## Exercise prompt:
Everything in the listing below from the line containing "Marisa Duarte: 01:05:09" through the line containing "Marisa Duarte: 01:05:58" must be repeated exactly; the remaining lines are not wanted.

## Records:
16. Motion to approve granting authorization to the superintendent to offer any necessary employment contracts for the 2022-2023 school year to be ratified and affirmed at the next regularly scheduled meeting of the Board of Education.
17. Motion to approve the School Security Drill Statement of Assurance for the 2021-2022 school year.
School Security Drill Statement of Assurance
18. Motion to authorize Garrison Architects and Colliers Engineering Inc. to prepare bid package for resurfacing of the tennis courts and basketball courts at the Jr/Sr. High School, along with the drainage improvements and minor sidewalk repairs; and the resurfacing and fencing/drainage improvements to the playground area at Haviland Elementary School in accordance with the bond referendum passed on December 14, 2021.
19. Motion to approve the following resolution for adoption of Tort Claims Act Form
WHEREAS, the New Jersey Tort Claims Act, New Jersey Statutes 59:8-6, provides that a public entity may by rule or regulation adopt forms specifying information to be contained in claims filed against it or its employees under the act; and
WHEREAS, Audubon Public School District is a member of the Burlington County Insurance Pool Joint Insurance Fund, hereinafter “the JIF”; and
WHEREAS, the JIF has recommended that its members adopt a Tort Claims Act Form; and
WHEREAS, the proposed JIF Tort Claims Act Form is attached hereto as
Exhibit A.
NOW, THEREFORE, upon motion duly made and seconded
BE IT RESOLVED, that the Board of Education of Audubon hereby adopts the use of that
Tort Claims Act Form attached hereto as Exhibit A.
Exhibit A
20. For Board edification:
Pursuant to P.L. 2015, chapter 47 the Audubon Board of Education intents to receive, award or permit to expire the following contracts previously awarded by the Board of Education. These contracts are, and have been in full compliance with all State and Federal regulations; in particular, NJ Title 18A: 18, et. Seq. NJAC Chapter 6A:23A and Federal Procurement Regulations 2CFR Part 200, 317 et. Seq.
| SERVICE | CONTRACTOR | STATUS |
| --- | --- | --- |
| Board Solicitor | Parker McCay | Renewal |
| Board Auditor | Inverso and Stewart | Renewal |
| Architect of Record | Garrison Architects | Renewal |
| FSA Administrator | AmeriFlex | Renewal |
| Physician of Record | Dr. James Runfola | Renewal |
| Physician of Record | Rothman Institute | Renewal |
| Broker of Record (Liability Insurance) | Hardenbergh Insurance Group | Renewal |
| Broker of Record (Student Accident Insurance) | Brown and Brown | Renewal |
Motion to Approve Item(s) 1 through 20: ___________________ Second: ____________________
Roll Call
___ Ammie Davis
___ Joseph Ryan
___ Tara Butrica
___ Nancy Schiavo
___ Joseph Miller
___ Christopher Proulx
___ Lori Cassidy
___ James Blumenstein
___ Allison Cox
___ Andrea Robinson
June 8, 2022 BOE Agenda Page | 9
---
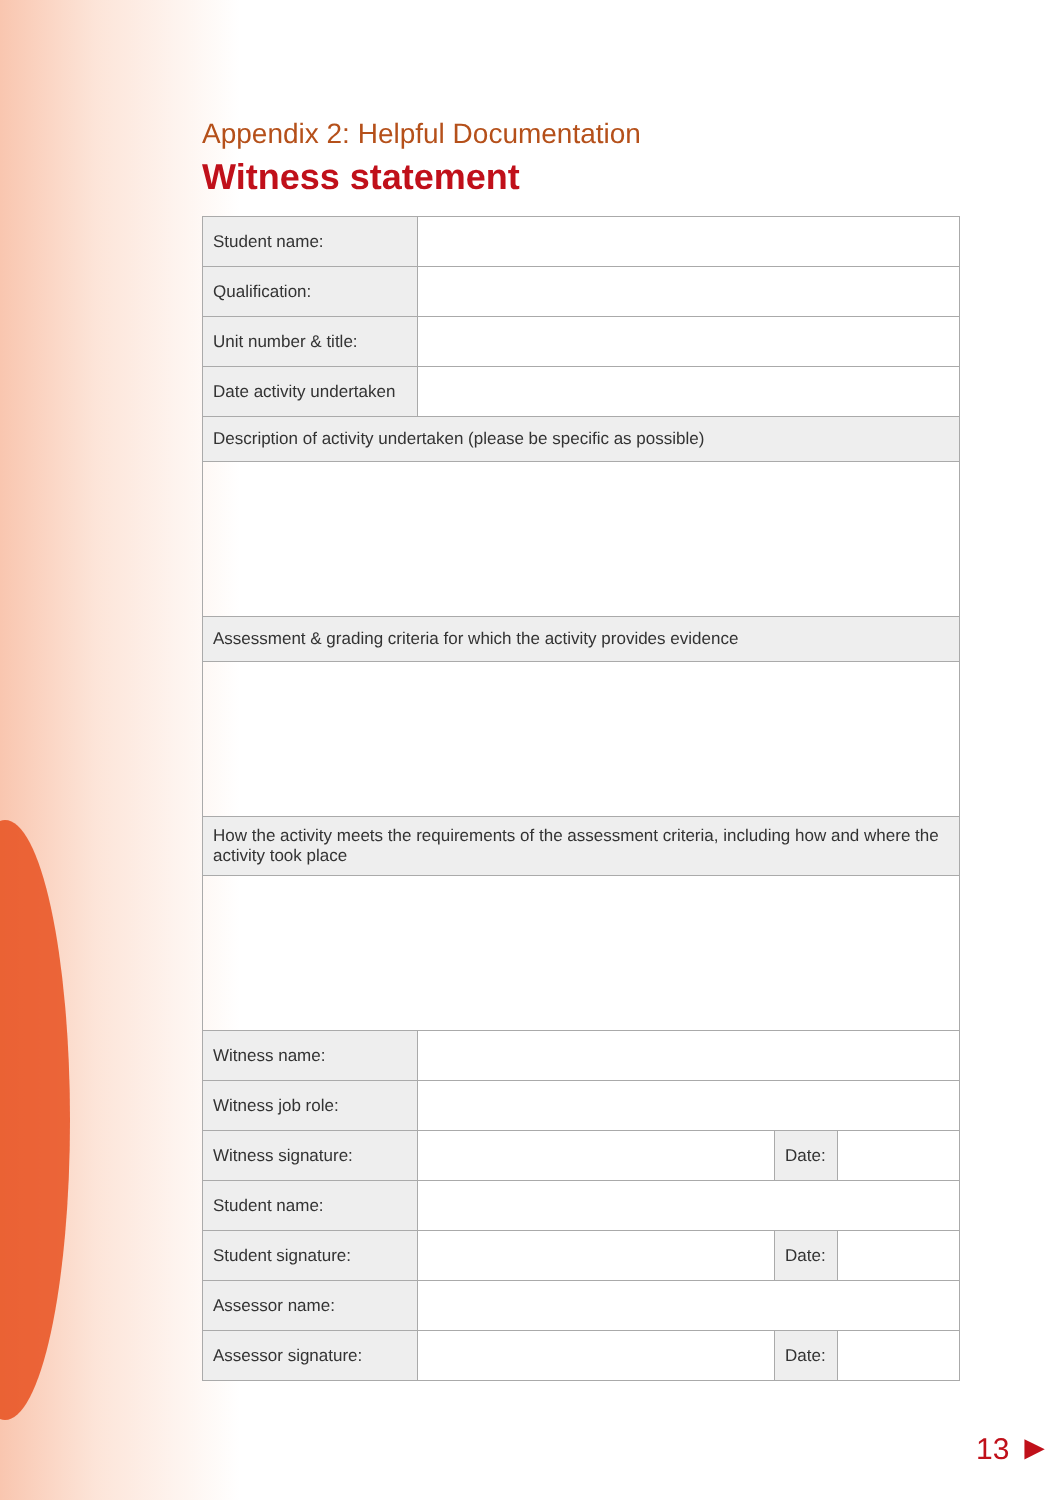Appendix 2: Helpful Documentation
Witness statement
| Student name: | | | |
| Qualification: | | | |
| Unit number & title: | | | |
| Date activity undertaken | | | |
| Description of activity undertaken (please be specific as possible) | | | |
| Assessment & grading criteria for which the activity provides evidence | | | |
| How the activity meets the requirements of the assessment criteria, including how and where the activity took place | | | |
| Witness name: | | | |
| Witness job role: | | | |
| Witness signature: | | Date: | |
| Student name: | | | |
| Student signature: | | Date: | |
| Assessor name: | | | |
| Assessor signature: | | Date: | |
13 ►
==
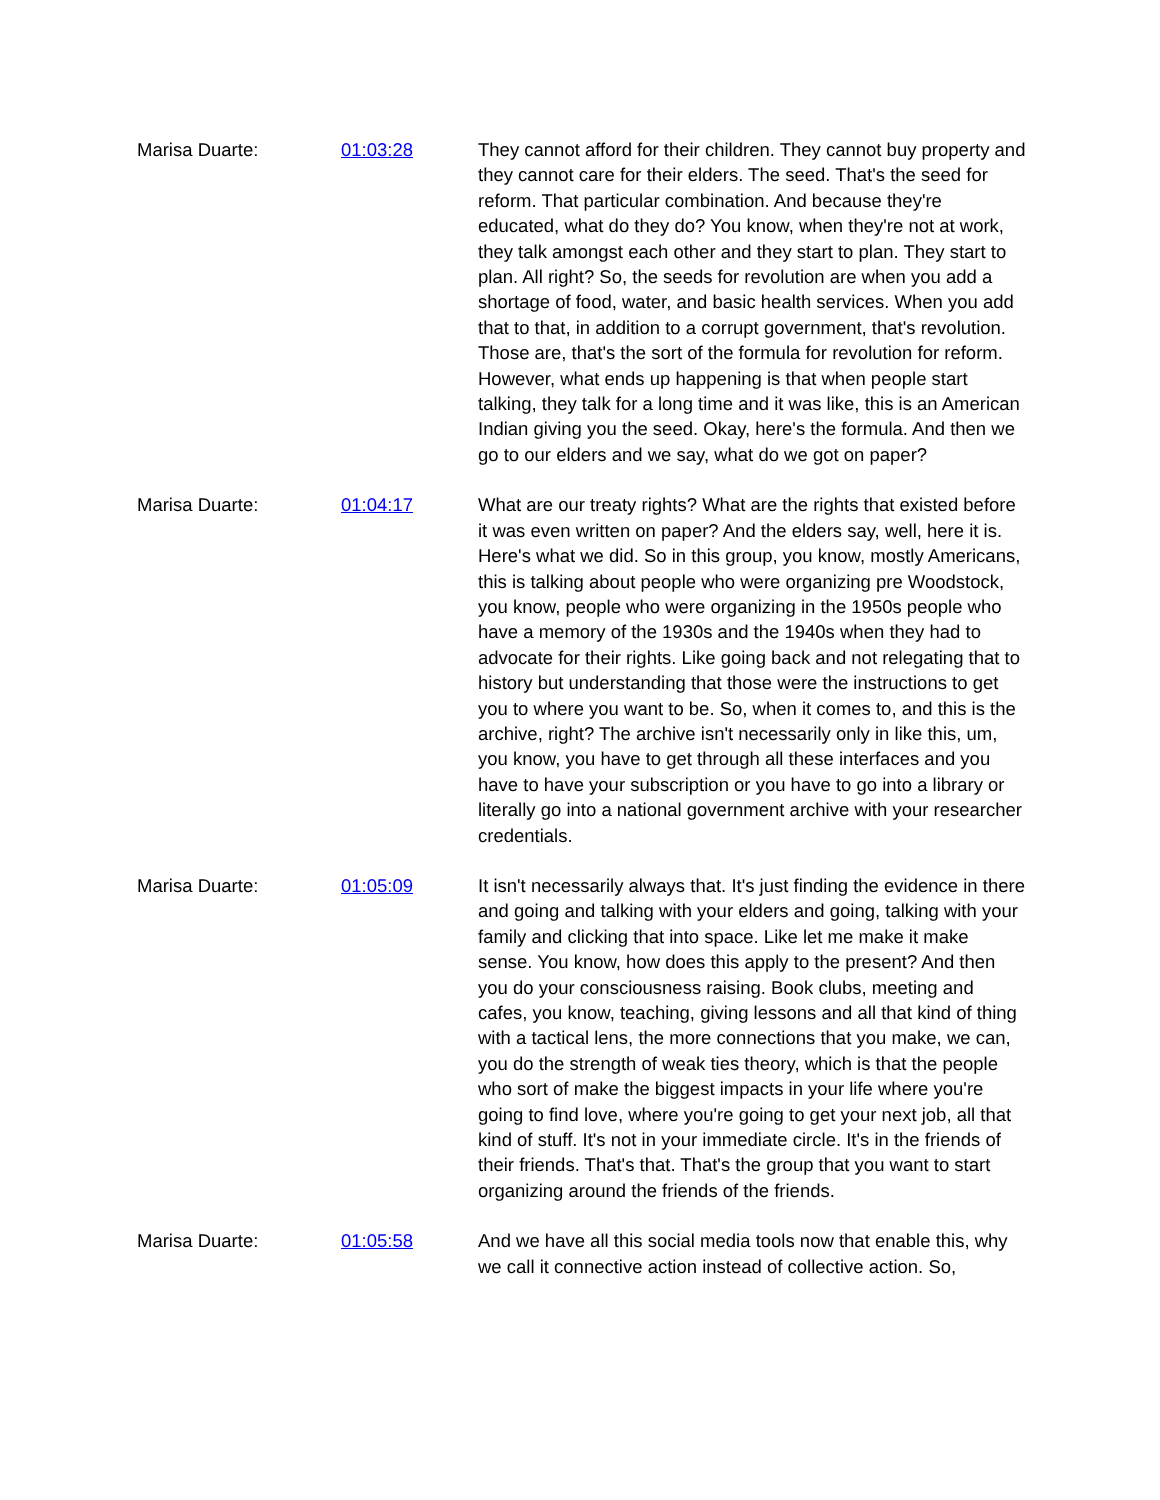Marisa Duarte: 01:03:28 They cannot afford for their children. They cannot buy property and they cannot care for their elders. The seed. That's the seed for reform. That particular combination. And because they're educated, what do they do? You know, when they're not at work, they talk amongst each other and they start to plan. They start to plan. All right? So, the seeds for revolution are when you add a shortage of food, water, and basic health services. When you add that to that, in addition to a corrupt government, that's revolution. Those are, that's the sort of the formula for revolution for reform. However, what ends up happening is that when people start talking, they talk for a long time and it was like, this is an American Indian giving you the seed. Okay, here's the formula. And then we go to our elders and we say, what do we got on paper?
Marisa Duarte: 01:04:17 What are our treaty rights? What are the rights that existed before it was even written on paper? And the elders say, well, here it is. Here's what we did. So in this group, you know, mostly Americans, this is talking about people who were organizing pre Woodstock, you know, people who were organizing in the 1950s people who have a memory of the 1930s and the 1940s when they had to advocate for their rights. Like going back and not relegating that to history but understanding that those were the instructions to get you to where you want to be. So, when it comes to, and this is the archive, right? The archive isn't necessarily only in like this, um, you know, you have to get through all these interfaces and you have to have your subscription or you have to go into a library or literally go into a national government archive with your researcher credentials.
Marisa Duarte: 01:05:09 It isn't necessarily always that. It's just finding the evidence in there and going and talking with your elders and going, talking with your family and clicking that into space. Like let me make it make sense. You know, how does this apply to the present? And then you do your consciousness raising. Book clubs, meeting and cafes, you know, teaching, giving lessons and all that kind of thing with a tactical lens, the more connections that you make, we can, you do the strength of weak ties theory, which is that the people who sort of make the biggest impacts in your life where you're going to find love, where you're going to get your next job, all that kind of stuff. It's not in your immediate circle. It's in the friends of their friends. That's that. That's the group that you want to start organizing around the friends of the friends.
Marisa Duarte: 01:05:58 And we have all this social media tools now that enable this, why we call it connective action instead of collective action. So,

## Solution to this exercise:
Marisa Duarte: 01:05:09 It isn't necessarily always that. It's just finding the evidence in there and going and talking with your elders and going, talking with your family and clicking that into space. Like let me make it make sense. You know, how does this apply to the present? And then you do your consciousness raising. Book clubs, meeting and cafes, you know, teaching, giving lessons and all that kind of thing with a tactical lens, the more connections that you make, we can, you do the strength of weak ties theory, which is that the people who sort of make the biggest impacts in your life where you're going to find love, where you're going to get your next job, all that kind of stuff. It's not in your immediate circle. It's in the friends of their friends. That's that. That's the group that you want to start organizing around the friends of the friends.
Marisa Duarte: 01:05:58 And we have all this social media tools now that enable this, why we call it connective action instead of collective action. So,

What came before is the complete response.